The fellow of the title was a mythical sculptor who created a statue of his ideal woman, who was then brought to life. Shaw's idea was to make the sculptor a professor of phonetics, Henry Higgins, who is fascinated by the idea of taking a common flower girl, Eliza Doolittle, whom he refers to frequently as a "guttersnipe," and teaching her how to speak like a fancy Englishwoman. He makes a bet with his friend Colonel Pickering, and Eliza, tempted by the possibility of leading a better life, agrees.

Of course Shaw had a lot up his sleeve. The classes here are often reversed--Higgins is a beast, who doesn't care about Eliza except as an experiment. He eventually realizes he can't live without her, but Shaw, in his preface to the play, reveals that Eliza will end up with Freddy Eynsford-Hill, a bit of a twit, but who really loves her.

This adaptation was directed by Anthony Asquith and Leslie Howard, who also plays Higgins. It changed the play around a bit, but Howard is the perfect Higgins, a snob who has no emotional center at all--he is kept human by Pickering (a terrific Scott Sutherland) and his mother, the equally delightful Marie Lohr.

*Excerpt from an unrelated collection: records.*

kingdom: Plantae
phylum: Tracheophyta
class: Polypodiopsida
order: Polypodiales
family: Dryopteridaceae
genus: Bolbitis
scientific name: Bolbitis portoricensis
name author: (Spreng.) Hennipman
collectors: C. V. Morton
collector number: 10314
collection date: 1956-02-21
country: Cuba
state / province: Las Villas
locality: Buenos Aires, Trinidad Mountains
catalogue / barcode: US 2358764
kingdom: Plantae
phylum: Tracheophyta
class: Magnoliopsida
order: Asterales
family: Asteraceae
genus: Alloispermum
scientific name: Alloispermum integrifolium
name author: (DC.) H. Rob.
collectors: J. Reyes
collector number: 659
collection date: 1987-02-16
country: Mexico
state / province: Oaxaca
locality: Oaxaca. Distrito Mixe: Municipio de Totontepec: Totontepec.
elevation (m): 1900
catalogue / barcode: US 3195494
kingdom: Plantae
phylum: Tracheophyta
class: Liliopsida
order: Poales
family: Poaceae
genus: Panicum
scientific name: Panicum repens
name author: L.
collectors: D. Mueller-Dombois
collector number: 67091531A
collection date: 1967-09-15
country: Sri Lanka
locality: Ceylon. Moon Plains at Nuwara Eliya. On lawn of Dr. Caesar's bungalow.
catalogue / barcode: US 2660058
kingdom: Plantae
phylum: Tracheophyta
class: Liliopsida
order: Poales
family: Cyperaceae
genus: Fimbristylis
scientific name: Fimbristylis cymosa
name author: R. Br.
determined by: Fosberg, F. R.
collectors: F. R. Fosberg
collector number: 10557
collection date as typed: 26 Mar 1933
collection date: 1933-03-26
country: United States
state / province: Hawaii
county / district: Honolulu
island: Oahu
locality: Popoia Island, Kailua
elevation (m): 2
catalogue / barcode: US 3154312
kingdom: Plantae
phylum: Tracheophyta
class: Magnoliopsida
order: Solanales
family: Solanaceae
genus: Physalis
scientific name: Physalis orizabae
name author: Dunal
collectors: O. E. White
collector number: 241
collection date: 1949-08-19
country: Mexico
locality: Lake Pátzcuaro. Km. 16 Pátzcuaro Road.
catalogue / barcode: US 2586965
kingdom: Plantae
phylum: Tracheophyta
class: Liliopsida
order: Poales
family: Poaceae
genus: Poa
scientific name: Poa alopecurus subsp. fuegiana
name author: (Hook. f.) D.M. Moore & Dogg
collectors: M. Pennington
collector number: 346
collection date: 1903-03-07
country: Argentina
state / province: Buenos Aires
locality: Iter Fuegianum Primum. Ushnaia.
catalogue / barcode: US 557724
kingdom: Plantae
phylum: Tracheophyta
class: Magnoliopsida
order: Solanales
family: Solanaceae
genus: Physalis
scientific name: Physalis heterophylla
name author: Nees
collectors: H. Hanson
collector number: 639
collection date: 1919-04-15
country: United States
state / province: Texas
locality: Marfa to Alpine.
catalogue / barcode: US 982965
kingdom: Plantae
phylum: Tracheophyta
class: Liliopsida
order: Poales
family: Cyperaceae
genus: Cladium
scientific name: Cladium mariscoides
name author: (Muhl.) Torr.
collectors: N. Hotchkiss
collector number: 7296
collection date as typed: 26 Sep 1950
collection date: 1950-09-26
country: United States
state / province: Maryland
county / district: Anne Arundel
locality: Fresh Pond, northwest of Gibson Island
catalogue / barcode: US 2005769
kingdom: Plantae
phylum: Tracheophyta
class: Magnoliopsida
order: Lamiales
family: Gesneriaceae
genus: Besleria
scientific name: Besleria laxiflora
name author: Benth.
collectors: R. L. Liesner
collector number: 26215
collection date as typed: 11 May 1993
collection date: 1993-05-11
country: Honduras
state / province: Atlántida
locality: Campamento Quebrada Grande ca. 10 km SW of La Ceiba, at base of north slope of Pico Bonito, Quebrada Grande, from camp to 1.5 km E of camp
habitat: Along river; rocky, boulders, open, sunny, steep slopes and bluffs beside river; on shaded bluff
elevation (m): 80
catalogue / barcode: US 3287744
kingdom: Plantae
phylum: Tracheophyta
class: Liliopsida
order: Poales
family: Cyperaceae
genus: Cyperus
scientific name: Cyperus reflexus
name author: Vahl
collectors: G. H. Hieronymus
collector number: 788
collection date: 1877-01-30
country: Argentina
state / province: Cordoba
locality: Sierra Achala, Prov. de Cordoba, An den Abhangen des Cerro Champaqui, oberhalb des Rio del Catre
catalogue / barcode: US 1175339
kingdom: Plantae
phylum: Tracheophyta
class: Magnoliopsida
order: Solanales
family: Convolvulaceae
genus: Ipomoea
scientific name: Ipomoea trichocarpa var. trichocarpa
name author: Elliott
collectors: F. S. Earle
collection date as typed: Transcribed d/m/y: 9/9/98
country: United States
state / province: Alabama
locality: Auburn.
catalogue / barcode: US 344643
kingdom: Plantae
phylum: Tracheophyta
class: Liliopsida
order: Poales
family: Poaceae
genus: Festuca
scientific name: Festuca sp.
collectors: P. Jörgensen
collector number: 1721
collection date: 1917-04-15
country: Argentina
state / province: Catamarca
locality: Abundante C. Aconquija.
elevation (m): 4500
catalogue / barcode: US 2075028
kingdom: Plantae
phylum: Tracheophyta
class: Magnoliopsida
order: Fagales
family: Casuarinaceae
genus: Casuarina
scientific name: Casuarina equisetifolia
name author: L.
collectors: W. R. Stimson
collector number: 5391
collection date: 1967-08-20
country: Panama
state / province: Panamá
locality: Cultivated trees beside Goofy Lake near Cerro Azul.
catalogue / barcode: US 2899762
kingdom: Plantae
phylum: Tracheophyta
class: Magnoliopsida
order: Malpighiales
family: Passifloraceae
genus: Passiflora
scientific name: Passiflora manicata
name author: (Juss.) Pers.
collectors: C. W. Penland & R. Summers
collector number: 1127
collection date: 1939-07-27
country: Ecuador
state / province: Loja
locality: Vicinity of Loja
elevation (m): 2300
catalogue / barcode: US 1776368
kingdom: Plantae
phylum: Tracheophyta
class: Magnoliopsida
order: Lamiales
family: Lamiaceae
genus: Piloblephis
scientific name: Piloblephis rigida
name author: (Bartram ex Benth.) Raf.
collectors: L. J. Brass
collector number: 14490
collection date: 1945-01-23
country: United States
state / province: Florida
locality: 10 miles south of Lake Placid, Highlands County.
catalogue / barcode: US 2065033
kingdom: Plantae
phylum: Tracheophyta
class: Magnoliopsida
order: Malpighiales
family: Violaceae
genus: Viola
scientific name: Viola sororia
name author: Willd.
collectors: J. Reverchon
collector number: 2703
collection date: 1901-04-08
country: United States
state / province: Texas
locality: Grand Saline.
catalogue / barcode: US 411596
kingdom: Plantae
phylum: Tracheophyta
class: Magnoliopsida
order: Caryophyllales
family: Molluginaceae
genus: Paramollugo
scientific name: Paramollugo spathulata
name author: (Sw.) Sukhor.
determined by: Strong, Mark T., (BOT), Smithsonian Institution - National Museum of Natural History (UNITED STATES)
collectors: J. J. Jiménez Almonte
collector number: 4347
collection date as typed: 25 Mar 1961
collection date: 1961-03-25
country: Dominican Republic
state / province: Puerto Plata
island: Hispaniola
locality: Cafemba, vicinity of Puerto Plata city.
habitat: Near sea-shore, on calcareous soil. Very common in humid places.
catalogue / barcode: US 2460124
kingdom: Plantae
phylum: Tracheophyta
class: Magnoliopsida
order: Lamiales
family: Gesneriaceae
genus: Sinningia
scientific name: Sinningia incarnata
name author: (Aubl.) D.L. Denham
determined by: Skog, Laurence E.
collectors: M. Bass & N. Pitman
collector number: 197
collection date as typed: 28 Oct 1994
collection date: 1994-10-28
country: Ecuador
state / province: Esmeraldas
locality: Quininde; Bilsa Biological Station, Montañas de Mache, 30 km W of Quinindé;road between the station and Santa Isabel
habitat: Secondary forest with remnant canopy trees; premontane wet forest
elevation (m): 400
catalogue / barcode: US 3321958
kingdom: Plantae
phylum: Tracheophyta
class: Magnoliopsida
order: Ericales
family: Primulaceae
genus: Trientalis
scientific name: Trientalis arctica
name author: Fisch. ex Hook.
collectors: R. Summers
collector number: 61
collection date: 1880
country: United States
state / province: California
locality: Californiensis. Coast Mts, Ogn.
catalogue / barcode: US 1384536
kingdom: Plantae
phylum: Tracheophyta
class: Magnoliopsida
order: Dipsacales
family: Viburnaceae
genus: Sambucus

Wendy Hiller, who had played Eliza on stage, plays her here as well, and she is sensational. Audrey Hepburn has imprinted the role in many of our minds, but Hiller gives her a less glamorous and more gritty edge. As her father, the redoubtable Alfred P. Doolittle, Wilfrid Lawson knocks the ball out of park in both his scenes. He, a rather uncouth dustman, has been rendered respectable by Higgins joking to a colleague that he was the most moral man in London. The result is that Doolittle has been thrust into society, and has to marry his common-law wife. It is if he is being sent to the gallows.

Shaw didn't like the pairing of Hiller and Howard at the end, and he was right--there's no reason for Hiller to have turned down Freddy (played by David Tree). It smacks of Stockholm Syndome. Still, Pygmalion is a delightful film with lots of wit and verve.